Unfortunately most of the time, beautiful hidden places in extremely wealthy countries don’t come cheap. My mouthwatering breakfast (pictured below) came to a pretty uncomfortable £10 (RB:£30), The lunch menu was a little cheaper unfortunately I didn’t realise it wouldn’t be served at 8.30am. I definitely got my money’s worth though, as I spent a good 3 hours waiting for the metro to open and recovering from my flight there. I read for a while and did some people watching of the hotel guests, whose judgemental eyes gazed my way on more than one occasion. Probably wondering what a un-showered teen was doing hogging a whole table at the ridiculously scenic hotel they had spent years of their life working towards affording.
All in all budget wise it wasn’t going well, I decided to starve myself for the rest of the day and headed to see the Burj Khalifa! (RB after metro:£27.70) The Dubai mall situated under the Burj Khalifa is impractically large. How it still manages to be crammed with countless western tourists gives you an idea of just how big the current tourism industry is in Dubai. I can’t understand why people insist flying miles away from home and wasting so much time shopping at brand stores stocked with identical things to what they can purchase at home.

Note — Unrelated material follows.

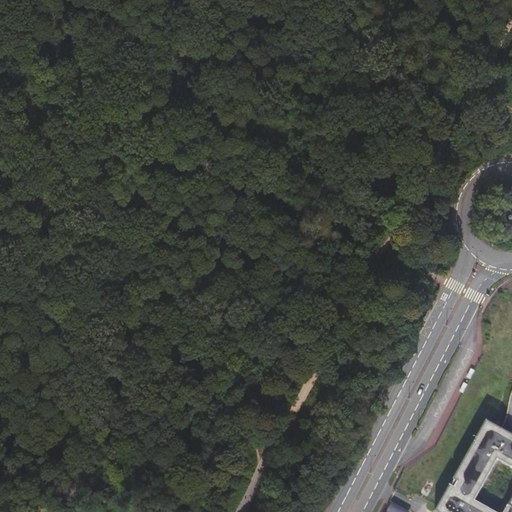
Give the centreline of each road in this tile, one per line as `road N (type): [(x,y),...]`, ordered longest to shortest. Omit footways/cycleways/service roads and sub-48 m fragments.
road 1 (track): [(388,249),(237,511)]
road 2 (tertiary): [(468,240),(454,284),(337,511)]
road 3 (tertiary): [(363,511),(474,295),(502,261)]
road 4 (track): [(511,27),(388,249)]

I did get a glance of the massive aquarium container within the mall, also I can confirm the worlds tallest building is aesthetically overwhelming and every bit as impressive as you’d imagine. For the remainder of the day I actually took a detour and got off at a random stop and walked for about 3 hours heading towards the coast via a residential road. I cut through Safa park (RB:£27.00) , in which there was an abundance of local families and friends holding barbecues in every direction for a good mile or so. Although seeing all these locals being social and happy brought me a great deal of joy, the smell of marinated char-grilled meats did no good for my famished stomach.

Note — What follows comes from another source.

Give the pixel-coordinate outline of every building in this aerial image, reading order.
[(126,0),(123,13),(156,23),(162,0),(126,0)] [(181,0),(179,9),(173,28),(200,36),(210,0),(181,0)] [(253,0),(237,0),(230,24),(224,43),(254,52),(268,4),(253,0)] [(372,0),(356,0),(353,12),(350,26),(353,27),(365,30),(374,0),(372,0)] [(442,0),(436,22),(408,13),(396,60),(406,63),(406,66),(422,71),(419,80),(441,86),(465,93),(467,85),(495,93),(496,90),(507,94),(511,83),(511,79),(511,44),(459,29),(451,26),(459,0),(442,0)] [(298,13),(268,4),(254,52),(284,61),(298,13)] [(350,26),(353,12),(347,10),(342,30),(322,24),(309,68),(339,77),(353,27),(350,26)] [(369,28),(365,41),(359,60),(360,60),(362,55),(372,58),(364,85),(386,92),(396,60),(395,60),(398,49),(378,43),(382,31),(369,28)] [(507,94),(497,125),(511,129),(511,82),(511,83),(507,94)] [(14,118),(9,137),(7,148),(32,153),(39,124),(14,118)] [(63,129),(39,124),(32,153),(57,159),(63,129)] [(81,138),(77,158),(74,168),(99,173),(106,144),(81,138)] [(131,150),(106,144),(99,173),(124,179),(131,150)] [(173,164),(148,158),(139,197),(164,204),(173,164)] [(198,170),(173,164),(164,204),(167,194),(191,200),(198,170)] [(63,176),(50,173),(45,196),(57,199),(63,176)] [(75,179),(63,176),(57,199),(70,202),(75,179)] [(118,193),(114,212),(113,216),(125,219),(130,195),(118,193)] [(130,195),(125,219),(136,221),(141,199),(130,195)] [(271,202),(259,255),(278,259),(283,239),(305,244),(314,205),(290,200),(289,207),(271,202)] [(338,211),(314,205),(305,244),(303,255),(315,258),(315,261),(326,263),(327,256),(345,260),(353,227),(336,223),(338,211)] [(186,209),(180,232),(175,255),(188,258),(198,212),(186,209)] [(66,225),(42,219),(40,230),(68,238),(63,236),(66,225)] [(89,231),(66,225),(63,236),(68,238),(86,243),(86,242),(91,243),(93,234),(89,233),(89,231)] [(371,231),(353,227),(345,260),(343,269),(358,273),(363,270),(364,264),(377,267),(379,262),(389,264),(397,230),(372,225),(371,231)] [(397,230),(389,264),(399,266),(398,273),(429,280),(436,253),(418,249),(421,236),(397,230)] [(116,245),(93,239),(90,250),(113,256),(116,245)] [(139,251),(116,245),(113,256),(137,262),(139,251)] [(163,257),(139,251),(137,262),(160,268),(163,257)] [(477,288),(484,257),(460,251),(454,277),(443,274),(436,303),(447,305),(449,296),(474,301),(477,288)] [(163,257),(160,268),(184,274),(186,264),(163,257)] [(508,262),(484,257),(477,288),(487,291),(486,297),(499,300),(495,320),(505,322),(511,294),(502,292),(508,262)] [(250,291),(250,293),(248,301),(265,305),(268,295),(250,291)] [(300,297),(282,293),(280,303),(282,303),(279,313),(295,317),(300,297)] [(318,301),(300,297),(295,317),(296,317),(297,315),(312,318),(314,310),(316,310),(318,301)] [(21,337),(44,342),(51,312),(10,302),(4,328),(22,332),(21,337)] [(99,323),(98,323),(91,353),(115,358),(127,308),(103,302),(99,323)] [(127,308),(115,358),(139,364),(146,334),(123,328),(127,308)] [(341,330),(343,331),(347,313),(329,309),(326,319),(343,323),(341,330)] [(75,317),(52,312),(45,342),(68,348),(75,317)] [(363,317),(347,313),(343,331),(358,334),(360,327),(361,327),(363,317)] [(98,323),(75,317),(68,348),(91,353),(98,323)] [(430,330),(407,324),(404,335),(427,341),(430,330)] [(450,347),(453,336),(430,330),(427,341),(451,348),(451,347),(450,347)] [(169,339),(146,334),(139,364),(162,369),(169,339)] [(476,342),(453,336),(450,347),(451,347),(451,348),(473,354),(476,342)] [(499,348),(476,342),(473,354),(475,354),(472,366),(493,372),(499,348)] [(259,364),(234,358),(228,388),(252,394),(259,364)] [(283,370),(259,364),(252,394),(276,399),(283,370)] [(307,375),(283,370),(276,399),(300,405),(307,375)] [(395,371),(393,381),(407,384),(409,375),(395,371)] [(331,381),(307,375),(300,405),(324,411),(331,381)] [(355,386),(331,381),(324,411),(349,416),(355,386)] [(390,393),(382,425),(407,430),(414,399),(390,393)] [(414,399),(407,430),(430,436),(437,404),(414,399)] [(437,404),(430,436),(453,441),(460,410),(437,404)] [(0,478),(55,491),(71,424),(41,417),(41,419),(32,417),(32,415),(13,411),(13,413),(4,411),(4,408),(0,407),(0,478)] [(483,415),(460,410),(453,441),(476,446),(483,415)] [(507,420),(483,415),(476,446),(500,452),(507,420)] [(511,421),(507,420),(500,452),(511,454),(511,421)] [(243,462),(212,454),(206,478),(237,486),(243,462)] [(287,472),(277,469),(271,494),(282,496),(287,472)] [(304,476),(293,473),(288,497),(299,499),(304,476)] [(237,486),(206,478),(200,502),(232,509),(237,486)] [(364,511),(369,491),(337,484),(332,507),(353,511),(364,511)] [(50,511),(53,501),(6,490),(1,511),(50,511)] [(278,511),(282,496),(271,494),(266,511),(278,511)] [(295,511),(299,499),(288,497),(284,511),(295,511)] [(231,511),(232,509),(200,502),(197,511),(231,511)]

My second day was spent devouring as much as possible of my included hotel breakfast, taking a boat trip past the palm, seeing the ski slope in the Mall of the Emirates and exploring the area closest to the marina. Before finally having a last few hours dehydrated and woozy at a gorgeously sandy beach beneath the Burj Al Arab and finally taking the metro to the airport (RB after metro, food, and water ferry:£2.70). Despite the fact Dubai city doesn’t have much class or heritage left amongst it, I still get it, I get why people go there. It’s cool, it’s crazy and you won’t find better weather in the middle of December anywhere else in the world.